I previously wrote in another blog last year about the responsibilities companies have to protect their users when it comes to vulnerabilities and not just their own assets. Although not a continuation of that specific topic, I felt compelled to write this post due to the string of recent events and blame shifting I’ve seen in the news recently with Disney+, Ring, Nest, and so many others. It typically goes like this; There’s a breaking news headline about hackers breaching a service and gaining access to customer accounts. Shortly after, the company denies any such event and instead blames it’s users for reusing passwords that belong to another organization’s previous data breach. They wash their hands of it and move along. It should go without saying that this is bad publicity for the company involved, the users directly affected, and it also doesn’t look good when you’re pointing the finger at your new subscribers (*cough* Disney). While true there’s some fault on the user, the company also owns some responsibility in allowing it to happen, especially when it can so easily be prevented.
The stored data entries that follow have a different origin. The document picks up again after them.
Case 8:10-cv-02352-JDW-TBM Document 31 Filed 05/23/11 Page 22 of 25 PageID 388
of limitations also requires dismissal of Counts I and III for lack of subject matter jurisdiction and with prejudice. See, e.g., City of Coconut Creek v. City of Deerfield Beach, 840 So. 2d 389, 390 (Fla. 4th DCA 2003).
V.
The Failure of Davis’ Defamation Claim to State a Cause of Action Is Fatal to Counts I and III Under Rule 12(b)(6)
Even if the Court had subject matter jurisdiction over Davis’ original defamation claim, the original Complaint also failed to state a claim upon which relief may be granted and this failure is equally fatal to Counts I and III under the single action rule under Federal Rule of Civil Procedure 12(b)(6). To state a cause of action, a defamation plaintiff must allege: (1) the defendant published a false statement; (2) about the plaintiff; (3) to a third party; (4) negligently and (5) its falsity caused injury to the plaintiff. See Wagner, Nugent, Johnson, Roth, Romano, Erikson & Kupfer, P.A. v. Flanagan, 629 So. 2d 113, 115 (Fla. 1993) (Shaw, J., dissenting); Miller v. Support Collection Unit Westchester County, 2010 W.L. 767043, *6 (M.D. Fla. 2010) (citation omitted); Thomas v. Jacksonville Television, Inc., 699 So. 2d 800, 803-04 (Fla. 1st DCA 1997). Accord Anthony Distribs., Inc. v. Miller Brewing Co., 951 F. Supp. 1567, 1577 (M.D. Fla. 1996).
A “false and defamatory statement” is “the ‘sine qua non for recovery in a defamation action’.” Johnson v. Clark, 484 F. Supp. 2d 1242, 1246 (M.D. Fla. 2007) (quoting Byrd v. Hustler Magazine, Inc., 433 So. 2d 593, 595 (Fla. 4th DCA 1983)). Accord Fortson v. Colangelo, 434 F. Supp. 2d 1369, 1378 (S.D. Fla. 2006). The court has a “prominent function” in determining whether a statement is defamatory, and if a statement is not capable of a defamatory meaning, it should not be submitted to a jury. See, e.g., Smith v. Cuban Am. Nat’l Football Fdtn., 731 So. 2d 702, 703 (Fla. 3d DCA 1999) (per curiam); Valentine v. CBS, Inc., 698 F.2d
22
A technique known as Credential Stuffing is something we red teamers have been using since the beginning of time, but it’s recently gotten a lot of attention in the Cybersecurity community. Tools such as Snipr make it easy for an attacker to plug in a set of credentials and see what other services those work on, like your Netflix account. I’ve previously written some OSINT blog posts about the process of scraping public breach lists for credentials so I won’t do that today.
Although the adoption of password managers is growing, many people still reuse passwords on multiple sites. (Do you?) According to a recent report by Google, nearly 1.5% of all accounts belong to a public breach list. That doesn’t even account for the shared credentials that are not yet exposed due to a prior breach. Password managers don’t just make it easy to remember credentials, they make it easy to issue new ones on demand when you first sign up, as well. Most will now even tell you if one of your passwords are on a breach list due to reuse, which is great! 1Password, LastPass, KeePass, and others are great examples of this adoption. Even authorization services such as Auth0 are baking this in by default.